Пушкин, должно быть, так и не узнал, что его вопрос был не только риторическим, но и провидческим. Шлюп «Кроткий», на борту которого Фёдор Матюшкин отправился в августе того же 1825 года во вторую свою кругосветку, 19 октября и впрямь находился близ северного тропика, а может быть даже и пересекал в минуты лицейских воспоминаний Пушкина эту незримую, но мистическую черту в океане. И в этом плавании, и предыдущем Матюшкин своими глазами видел берега Камчатки и наверняка успел побродить по берегам Авачинской бухты, где располагалась Петропавловская Гавань, ставшая позднее Петропавловском-Камчатским. Воспоминания о плаваньях не могли не всплывать в дни поздних дружеских встреч. Кто рискнёт поручиться, что об том не заходила речь в часы последнего разговора поэта и моряка 8 ноября 1836 года на именинах лицеиста Яковлева?! Достоверно известно, что тем вечером Пушкин показал товарищам недавно полученный пасквиль, ставший одним из предвестий близкой гибели поэта. Обращение к другой эпохе, к дикой, необузданной природе далёкого полуострова могло оказаться хоть временным, но всё же противоядием от интриг и клеветы!..

Пушкинские «Заметки о Камчатке» оборвались буквально на полуслове. На них оборвалась и литературная жизнь поэта. Ни стихов, ни прозы писать ему было уже не суждено. Только письма.

К другой причине интереса Пушкина к дальнему полуострову и его открывателю подталкивают размышления знаменитого пушкиниста и филолога Юрия Лотмана: «Рассматривая завершённые и незавершённые труды Пушкина последних трёх лет его жизни, мы поражаемся, с одной стороны, их богатству, а с другой – разнообразию и даже пестроте… – писал видный исследователь о позднем творчестве автора «Евгения Онегина». – Однако разрозненные фрагменты складываются в единство, объединяясь общим, обдуманным планом. Это грандиозная картина мировой цивилизации как некоего единого потока». И чуть ниже: «…история мыслится Пушкиным не как нечто противоположное личности, а как живая цепь живых человеческих жизней».

Случаю было угодно, чтобы одним из представителей рода человеческого, удостоившегося внимания пушкинского гения в последние дни жизни поэта, оказался открыватель Камчатки Владимир Атласов, поход которого подробно описан в книге Крашенинникова.
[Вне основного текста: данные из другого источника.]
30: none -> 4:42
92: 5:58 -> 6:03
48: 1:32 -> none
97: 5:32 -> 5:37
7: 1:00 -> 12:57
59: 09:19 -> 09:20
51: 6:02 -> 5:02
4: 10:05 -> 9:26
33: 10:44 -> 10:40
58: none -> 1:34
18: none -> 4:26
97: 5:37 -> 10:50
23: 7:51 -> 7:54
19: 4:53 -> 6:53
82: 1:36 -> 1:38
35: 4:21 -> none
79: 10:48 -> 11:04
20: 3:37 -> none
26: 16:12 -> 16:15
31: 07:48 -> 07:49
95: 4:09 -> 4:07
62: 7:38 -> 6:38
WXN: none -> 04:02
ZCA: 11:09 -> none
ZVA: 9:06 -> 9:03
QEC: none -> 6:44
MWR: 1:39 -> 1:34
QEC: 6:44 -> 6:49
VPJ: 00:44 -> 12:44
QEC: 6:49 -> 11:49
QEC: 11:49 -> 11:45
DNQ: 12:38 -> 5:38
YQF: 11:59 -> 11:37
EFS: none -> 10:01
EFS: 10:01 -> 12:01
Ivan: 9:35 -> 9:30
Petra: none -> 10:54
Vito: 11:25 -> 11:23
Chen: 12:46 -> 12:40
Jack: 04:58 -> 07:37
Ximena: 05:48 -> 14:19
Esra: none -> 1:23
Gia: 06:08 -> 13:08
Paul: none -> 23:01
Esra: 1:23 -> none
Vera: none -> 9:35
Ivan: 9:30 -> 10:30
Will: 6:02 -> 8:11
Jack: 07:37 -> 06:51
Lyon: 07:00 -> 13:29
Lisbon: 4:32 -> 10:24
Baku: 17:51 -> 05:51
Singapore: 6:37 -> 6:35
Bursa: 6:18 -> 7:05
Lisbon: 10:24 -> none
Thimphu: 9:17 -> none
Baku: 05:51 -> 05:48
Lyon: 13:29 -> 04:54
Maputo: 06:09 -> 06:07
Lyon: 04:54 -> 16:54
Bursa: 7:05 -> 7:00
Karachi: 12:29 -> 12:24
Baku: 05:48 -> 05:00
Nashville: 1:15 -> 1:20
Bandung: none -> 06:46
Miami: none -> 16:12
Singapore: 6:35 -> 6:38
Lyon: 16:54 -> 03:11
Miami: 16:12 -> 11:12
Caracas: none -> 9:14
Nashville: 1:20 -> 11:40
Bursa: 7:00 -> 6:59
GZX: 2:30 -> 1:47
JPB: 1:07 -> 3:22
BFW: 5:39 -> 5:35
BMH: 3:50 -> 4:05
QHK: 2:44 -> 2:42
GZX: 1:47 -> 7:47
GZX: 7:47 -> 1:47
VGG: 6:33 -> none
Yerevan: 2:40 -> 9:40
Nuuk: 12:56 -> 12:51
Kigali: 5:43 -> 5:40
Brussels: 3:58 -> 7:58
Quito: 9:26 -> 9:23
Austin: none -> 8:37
Выходец из Великого Устюга отправился в путь из анадырского острога на Чукотке зимой 1697 года. В феврале Атласов вышел к берегам Олюторского залива, преодолев географическую границу полуострова Камчатки и материка Евразии. Летом атласовская ватага – уже в центре новооткрытой земли, где он основывает Верхнекамчатский острог, ставший первым постоянным поселением русских на Камчатке. Следующую веху атаман оставил на берегу реки Камчатки, водрузив деревянный крест с вырезанной на нём надписью: «215 году (1697 год по Григорианскому летоисчислению – О.Д.)поставил сей крест пятидесятник Володимер Атласов с товарыщи».

Крест виден на берегу реки и теперь. Подлинный «атласовский» давным давно истлел, и около шестидесяти лет назад энтузиаст морской истории вице-адмирал Григорий Щедрин в бытность его командующим Камчатской флотилией ВМФ позаботился о восстановлении реликвии. Однажды мне посчастливилось причалить на моторной лодке около почерневшего креста и повспоминать там строки из «Сказок», которые описывал Атласов о своём походе.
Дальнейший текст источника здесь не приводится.